* Passage *

Although the complex is most famous for the funerary temple built by Ramses III, Hatshepsut and Tuthmosis III also constructed buildings here. They were later added to and altered by a succession of rulers through to the Ptolemies. When the pagan cults were banned, it became an important Christian centre, and was still inhabited as late as the 9th century AD, when a plague was thought to have decimated the town. You can still see the mud-brick remains of the medieval town that gave the site its name (medina means ‘town’ or ‘city’) on top of the enclosure walls.

The original Temple of Amun, built by Hatshepsut and Tuthmosis III, was later completely overshadowed by the enormous Funerary Temple of Ramses III, the dominant feature of Medinat Habu. But a chapel from the Hatshepsut period still stands on the right after you have passed the outer gates.

Ramses III was inspired in the construction of his shrine by the Ramesseum of his illustrious forebear, Ramses II. His own temple and the smaller one dedicated to Amun are both enclosed within the massive outer walls of the complex.

Also just inside, to the left of the gate, are the Tomb Chapels of the Divine Adorers, which were built for the principal priestesses of Amun. Outside the eastern gate, one of only two entrances, was a landing quay for a canal that once connected Medinat Habu with the Nile.

You enter the site through the unique Syrian Gate, a large two-storey building modelled after a Syrian fortress: as with the images of the pharaoh smiting his enemies, this harks back to the famous battles between Egyptians and Hittites, particularly at the time of Ramses II. If you follow the wall to the left, you will find a staircase leading to the upper floors. There is not much to see in the rooms but you’ll get some great views out across the village in front of the temple and over the fields to the south.

* Problem requirements *
Duplicate the stretch of the Medinat Habu passage from "Ramses III was" through "of the complex.". The listing after the Medinat Habu passage is not needed for this exercise.

* Data rows *
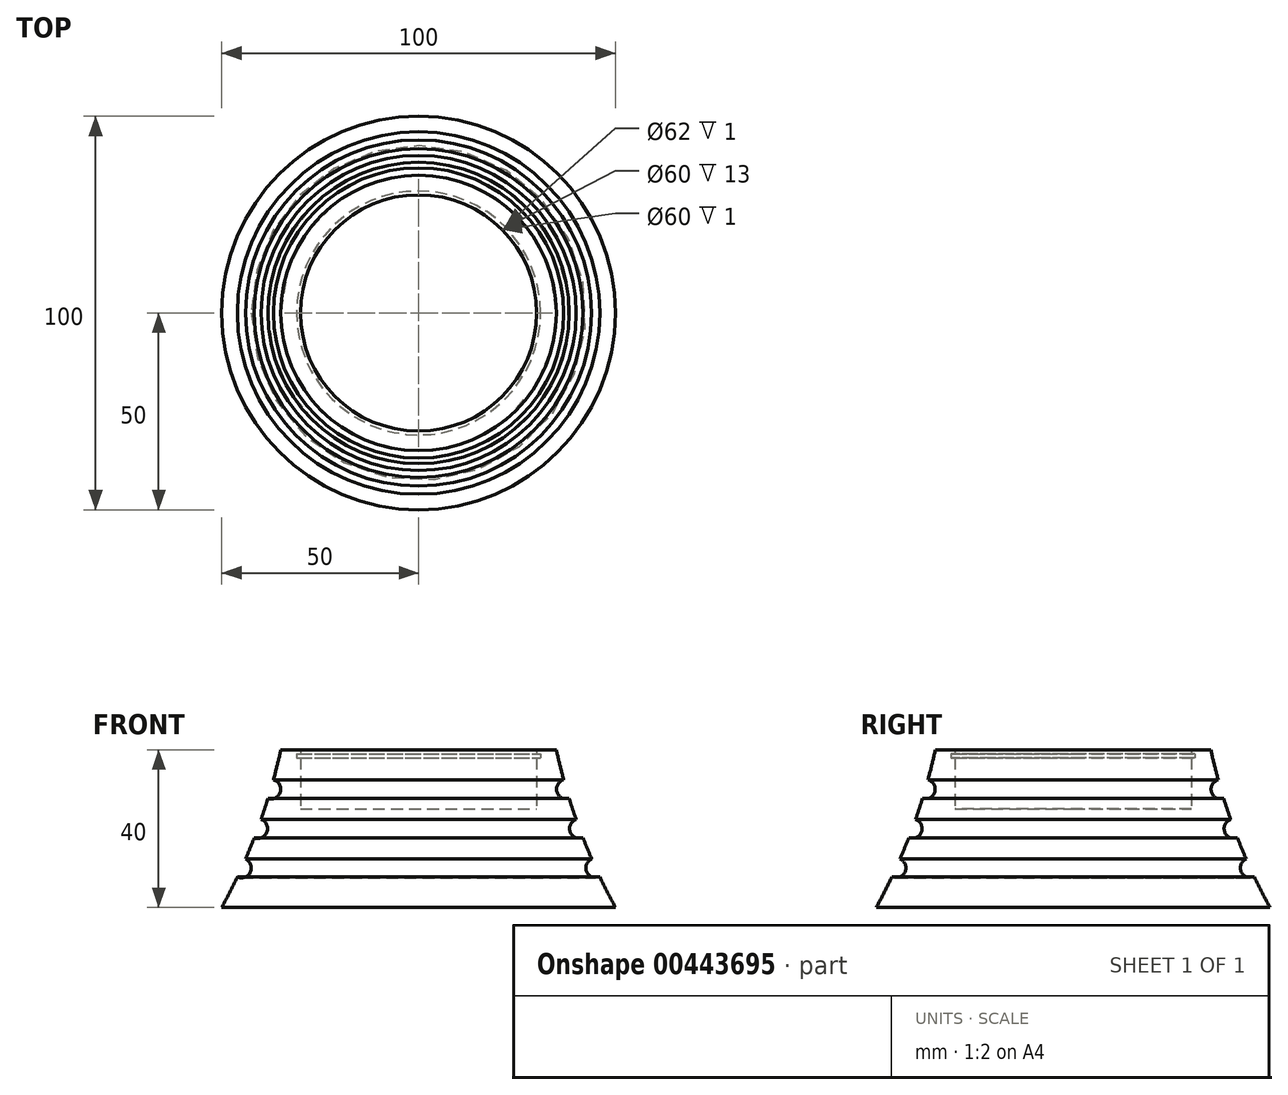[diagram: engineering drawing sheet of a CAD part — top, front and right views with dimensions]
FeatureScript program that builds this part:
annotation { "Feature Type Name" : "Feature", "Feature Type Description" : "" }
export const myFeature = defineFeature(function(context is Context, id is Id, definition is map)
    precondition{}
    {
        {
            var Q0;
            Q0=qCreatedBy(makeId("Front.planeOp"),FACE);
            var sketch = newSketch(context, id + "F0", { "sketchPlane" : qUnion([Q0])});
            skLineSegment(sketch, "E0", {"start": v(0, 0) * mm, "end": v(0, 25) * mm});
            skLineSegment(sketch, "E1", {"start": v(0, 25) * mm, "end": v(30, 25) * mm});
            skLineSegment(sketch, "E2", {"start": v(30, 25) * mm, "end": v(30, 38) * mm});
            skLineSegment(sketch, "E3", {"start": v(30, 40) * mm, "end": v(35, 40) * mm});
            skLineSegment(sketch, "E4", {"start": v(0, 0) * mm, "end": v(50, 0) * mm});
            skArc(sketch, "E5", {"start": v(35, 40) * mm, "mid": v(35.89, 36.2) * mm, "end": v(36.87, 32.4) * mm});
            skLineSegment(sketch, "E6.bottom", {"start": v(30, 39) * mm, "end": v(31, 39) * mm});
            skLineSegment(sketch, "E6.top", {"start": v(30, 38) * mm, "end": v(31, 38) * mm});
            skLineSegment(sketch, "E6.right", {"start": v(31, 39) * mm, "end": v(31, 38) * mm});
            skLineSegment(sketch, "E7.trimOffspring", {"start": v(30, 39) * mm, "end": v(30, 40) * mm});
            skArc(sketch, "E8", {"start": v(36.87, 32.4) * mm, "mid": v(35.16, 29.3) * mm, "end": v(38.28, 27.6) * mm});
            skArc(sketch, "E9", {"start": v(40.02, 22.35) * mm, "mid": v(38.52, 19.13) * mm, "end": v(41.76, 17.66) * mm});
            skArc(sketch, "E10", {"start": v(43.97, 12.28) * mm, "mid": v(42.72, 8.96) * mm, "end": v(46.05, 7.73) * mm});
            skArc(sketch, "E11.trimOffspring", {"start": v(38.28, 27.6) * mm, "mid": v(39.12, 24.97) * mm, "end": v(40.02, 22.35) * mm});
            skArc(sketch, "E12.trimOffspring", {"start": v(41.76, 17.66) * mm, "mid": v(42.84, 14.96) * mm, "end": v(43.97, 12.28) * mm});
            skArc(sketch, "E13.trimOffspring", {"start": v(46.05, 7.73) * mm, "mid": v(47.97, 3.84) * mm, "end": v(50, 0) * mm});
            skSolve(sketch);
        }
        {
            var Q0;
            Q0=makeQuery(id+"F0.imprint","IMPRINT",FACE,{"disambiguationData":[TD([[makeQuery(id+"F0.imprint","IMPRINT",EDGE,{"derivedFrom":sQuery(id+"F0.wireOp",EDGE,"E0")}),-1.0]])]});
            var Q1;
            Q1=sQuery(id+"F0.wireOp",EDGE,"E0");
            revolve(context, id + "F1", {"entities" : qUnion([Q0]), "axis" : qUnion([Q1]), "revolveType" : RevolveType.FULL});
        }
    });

* Full solution *
Ramses III was inspired in the construction of his shrine by the Ramesseum of his illustrious forebear, Ramses II. His own temple and the smaller one dedicated to Amun are both enclosed within the massive outer walls of the complex.